The results are presented in Table IV . Besides the respective bit-width and the resulting number of primary inputs (PI), the line count (LC), the gate count (GC), the quantum cost (QC), and the transistor costs (TC) are listed for each method, respectively. Additionally, the time (in CPU seconds) required to generate the results is listed in column Time.
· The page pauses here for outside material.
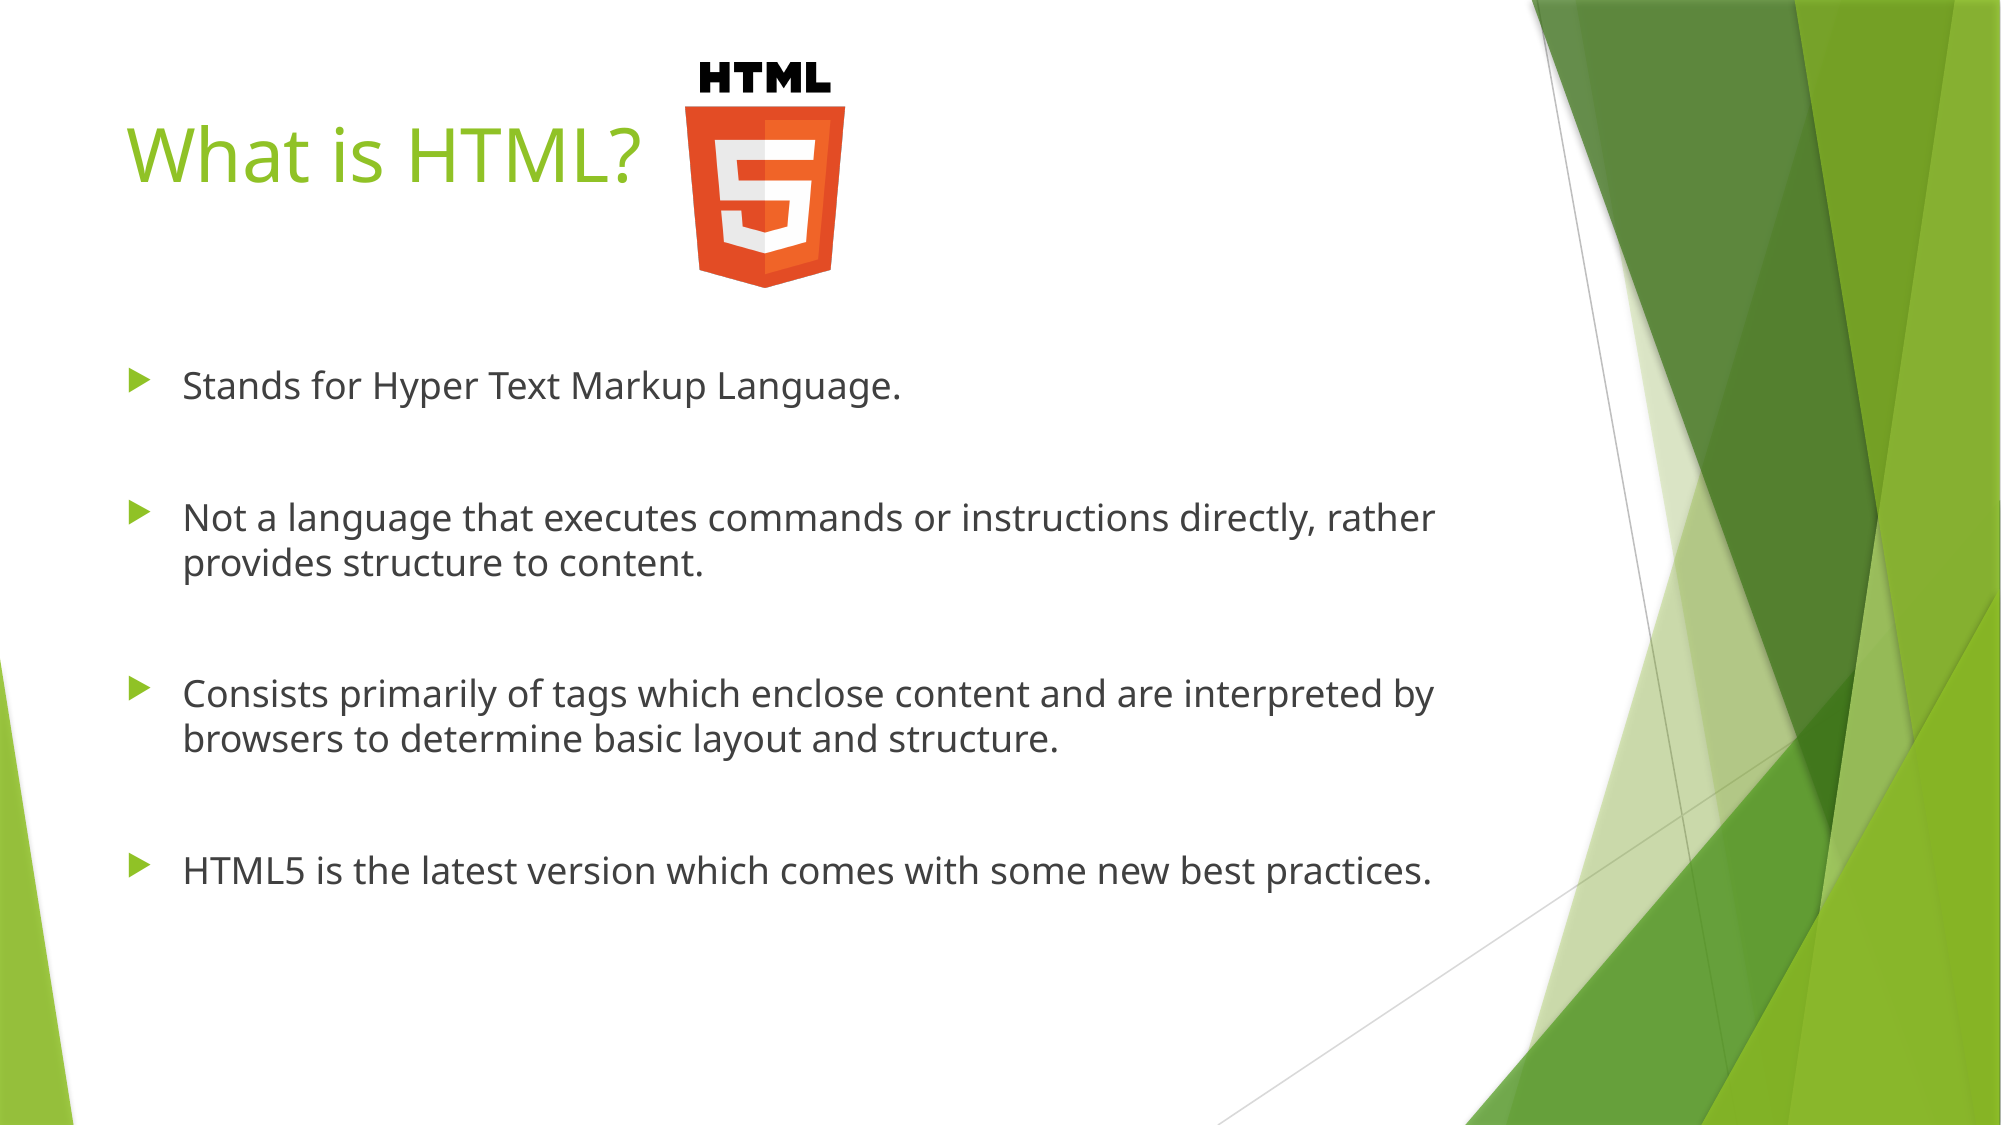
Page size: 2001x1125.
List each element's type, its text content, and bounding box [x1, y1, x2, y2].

title What is HTML? [111, 99, 1522, 317]
list Stands for Hyper Text Markup Language. Not a language that executes commands or instructions directly, rather provides structure to content. Consists primarily of tags which enclose content and are interpreted by browsers to determine basic layout and structure. HTML5 is the latest version which comes with some new best practices. [111, 354, 1522, 992]
picture [652, 61, 879, 288]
First of all, the results confirm that using the adjusted specification from Section III-A, multiplier with a lower number of circuit lines can be generated. But due to the truth tablebased description, the method works for very small bit-widths only. A similar behavior can be observed, if general purpose synthesis approaches based on ESOP and BDDs are applied. Indeed, somewhat larger multiplier can be synthesized, but practical relevant bit-widths (e.g. a 32-bit or 64-bit multiplier) cannot be generated. This can be explained by the fact that in particular for the multiplication no efficient representation as ESOP or as BDD, respectively, exists.
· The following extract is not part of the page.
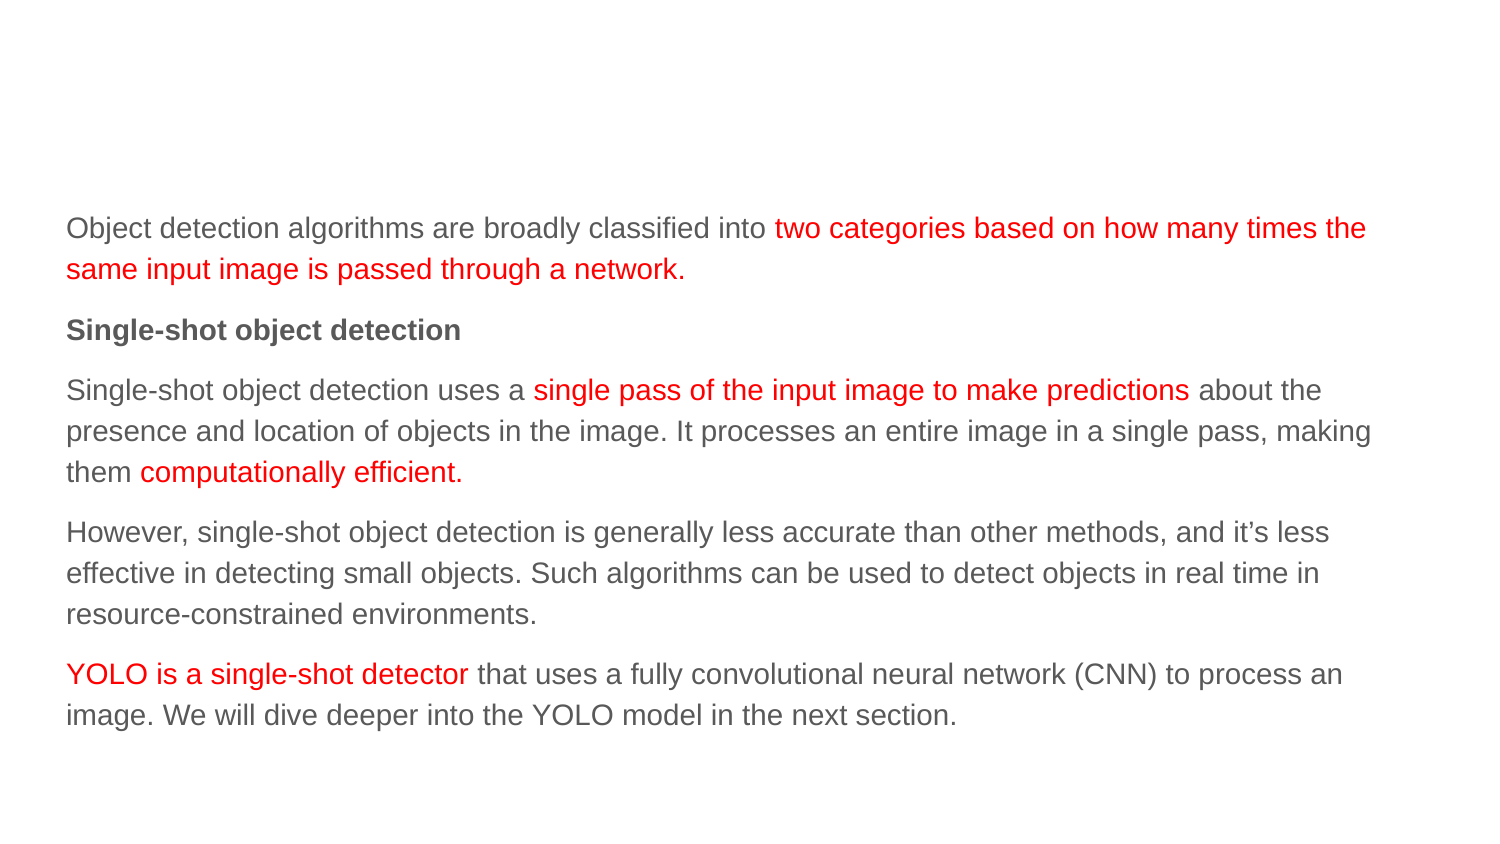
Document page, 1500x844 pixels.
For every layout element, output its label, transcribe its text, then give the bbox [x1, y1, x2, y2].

list Object detection algorithms are broadly classified into two categories based on how many times the same input image is passed through a network. Single-shot object detection Single-shot object detection uses a single pass of the input image to make predictions about the presence and location of objects in the image. It processes an entire image in a single pass, making them computationally efficient. However, single-shot object detection is generally less accurate than other methods, and it’s less effective in detecting small objects. Such algorithms can be used to detect objects in real time in resource-constrained environments. YOLO is a single-shot detector that uses a fully convolutional neural network (CNN) to process an image. We will dive deeper into the YOLO model in the next section. [51, 189, 1449, 750]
In contrast, the hierarchical method and the Karatsuba approach enable the synthesis of reversible multipliers for nearly arbitrary sizes. As discussed in the last section, the Karatsuba method requires more circuit lines, but leads to smaller realizations with respect to quantum cost and transistor cost (in particular for large bit-width). For a better overview, the results of both approaches are additionally illustrated in Fig. 4. V. CONCLUSIONS In this paper, we introduced three methods for multiplier synthesis that particularly address the drawbacks of previous approaches (e.g. the large number of circuit lines in the resulting realizations as well as the poor scalability). We showed that multiplier with a lower number of circuit lines can be obtained by using an adjusted specification of the underlying function. Besides that, two constructive approaches for synthesis of multipliers with very large bit-width are proposed. Experiments confirmed that using these methods, multipliers with large bit-widths can efficiently be synthesized, while previous approaches as well as general purpose synthesis methods do not scale very well on multiplication.